[Keypoint text descriptions]
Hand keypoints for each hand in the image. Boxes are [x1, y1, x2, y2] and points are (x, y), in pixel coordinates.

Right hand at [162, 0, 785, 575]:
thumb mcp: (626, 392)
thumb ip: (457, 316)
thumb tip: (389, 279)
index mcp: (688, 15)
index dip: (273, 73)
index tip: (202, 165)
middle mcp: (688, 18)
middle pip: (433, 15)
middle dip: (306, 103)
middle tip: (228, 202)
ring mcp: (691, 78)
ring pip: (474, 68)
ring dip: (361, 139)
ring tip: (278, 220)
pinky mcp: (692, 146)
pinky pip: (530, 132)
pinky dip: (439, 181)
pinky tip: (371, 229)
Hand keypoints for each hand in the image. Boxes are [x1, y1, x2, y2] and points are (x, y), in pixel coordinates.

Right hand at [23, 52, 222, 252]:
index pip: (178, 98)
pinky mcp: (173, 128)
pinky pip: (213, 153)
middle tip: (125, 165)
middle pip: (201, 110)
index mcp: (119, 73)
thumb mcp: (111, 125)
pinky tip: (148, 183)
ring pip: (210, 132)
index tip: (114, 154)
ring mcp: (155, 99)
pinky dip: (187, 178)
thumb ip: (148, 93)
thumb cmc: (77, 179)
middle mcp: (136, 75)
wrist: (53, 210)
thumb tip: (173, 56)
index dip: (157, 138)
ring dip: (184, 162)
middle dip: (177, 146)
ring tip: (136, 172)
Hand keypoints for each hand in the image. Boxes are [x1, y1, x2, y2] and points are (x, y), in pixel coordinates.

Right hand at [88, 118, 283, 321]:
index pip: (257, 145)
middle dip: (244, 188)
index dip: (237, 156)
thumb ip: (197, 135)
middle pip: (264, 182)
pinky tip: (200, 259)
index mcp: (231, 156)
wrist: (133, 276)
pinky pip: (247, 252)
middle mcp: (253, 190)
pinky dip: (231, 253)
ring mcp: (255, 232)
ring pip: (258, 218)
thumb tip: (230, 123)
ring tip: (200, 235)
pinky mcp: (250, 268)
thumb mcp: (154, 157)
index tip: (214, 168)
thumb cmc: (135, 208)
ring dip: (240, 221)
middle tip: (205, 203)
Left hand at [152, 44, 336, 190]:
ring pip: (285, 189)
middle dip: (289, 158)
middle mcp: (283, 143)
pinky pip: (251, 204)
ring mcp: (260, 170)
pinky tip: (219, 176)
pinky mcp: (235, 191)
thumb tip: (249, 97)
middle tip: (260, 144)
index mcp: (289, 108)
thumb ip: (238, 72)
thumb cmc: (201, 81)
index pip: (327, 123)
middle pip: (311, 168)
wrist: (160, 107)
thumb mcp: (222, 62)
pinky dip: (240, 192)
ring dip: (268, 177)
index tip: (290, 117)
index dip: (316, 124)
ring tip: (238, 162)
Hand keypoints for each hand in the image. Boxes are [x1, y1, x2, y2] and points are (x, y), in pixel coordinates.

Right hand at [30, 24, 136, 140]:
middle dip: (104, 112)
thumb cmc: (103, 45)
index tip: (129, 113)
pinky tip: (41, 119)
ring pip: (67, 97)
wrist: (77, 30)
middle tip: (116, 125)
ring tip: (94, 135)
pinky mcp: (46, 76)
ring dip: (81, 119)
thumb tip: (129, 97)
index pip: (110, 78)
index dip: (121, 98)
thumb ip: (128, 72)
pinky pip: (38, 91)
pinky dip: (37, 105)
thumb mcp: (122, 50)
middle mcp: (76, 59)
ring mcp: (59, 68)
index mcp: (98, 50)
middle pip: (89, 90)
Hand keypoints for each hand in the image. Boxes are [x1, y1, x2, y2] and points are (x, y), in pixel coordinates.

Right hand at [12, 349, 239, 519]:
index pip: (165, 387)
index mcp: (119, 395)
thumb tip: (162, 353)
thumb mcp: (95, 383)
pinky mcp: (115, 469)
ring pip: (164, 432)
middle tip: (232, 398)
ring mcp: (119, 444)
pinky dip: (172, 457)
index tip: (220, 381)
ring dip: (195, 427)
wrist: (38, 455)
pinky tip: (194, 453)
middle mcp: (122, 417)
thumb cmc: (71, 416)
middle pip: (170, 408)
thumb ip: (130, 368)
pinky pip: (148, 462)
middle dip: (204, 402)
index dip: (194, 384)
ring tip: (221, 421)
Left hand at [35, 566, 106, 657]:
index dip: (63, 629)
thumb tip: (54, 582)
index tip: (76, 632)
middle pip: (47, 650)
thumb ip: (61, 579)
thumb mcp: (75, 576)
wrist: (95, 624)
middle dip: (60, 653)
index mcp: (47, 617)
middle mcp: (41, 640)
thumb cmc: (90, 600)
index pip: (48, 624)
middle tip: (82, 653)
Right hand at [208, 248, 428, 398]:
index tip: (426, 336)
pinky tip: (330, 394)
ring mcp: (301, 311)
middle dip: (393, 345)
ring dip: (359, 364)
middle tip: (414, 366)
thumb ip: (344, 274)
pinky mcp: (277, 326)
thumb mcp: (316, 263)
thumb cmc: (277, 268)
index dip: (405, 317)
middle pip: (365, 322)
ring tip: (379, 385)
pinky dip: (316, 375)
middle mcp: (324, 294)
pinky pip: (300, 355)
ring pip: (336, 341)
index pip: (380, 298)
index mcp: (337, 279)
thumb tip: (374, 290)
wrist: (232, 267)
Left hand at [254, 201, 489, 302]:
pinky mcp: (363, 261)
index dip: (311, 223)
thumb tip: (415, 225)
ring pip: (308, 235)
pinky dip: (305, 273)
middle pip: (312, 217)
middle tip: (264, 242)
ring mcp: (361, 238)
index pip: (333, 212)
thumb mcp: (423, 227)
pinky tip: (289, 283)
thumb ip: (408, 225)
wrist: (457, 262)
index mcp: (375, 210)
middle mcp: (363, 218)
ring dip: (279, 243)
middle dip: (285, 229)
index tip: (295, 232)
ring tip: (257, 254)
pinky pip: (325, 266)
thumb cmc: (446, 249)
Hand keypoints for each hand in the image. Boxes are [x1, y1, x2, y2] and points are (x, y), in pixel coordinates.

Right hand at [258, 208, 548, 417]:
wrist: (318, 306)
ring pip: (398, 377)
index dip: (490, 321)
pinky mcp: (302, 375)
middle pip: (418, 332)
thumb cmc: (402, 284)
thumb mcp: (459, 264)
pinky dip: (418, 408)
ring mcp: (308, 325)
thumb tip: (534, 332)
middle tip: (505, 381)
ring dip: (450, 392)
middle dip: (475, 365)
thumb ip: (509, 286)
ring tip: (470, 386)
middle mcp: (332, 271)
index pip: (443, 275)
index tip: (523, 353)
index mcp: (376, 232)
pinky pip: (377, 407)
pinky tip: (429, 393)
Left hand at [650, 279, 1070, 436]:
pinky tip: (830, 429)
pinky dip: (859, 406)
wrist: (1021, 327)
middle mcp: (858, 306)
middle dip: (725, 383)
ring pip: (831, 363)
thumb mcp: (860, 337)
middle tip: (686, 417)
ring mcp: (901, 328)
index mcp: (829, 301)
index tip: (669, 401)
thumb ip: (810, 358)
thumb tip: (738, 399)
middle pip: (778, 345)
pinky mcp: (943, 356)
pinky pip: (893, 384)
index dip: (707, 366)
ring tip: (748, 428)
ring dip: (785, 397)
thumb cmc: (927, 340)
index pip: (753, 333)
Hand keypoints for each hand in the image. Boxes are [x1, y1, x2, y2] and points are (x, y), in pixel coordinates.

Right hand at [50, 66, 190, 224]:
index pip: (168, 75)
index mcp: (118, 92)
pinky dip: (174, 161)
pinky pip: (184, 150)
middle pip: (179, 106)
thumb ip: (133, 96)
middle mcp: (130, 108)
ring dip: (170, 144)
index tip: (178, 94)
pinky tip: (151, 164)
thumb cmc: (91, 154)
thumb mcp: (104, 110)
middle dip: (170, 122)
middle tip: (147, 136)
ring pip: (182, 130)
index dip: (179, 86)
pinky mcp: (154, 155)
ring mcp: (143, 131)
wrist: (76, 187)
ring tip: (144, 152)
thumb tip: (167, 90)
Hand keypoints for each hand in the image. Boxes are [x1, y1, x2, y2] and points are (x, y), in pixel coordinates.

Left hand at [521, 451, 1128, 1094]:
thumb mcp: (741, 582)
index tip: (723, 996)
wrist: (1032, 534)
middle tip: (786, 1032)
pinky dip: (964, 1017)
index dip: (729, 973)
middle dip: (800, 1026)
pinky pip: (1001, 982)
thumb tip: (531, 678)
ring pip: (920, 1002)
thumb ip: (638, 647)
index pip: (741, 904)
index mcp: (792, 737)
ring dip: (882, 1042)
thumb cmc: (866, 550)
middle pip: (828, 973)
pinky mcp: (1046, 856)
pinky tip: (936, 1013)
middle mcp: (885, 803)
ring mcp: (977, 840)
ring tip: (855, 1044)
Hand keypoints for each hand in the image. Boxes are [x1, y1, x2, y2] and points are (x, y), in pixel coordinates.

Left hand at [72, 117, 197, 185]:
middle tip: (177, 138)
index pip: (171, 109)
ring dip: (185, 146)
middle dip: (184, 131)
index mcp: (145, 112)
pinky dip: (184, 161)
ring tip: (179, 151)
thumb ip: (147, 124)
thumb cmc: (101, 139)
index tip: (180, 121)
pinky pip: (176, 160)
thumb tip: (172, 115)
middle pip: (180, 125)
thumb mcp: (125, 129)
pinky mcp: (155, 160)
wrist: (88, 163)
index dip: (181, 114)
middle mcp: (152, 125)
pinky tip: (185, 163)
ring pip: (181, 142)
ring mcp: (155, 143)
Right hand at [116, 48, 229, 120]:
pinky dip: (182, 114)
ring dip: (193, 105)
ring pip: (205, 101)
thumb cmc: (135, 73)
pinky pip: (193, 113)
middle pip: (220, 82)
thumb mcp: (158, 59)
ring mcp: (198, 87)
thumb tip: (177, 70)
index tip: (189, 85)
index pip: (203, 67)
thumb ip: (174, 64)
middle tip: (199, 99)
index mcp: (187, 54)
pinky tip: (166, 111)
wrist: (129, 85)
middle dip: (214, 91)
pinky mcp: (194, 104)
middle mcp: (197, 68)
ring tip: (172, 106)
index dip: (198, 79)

▶ _DIRECTIONS_
Your answer must be a copy of every line in the data above that holds the string "Left".

▶ _ANSWER_
Left hand at [152, 44, 336, 190]:
Left hand at [35, 566, 106, 657]:
Left hand at [254, 201, 489, 302]:
Left hand at [650, 279, 1070, 436]:
Left hand at [521, 451, 1128, 1094]:
Left hand at [72, 117, 197, 185]:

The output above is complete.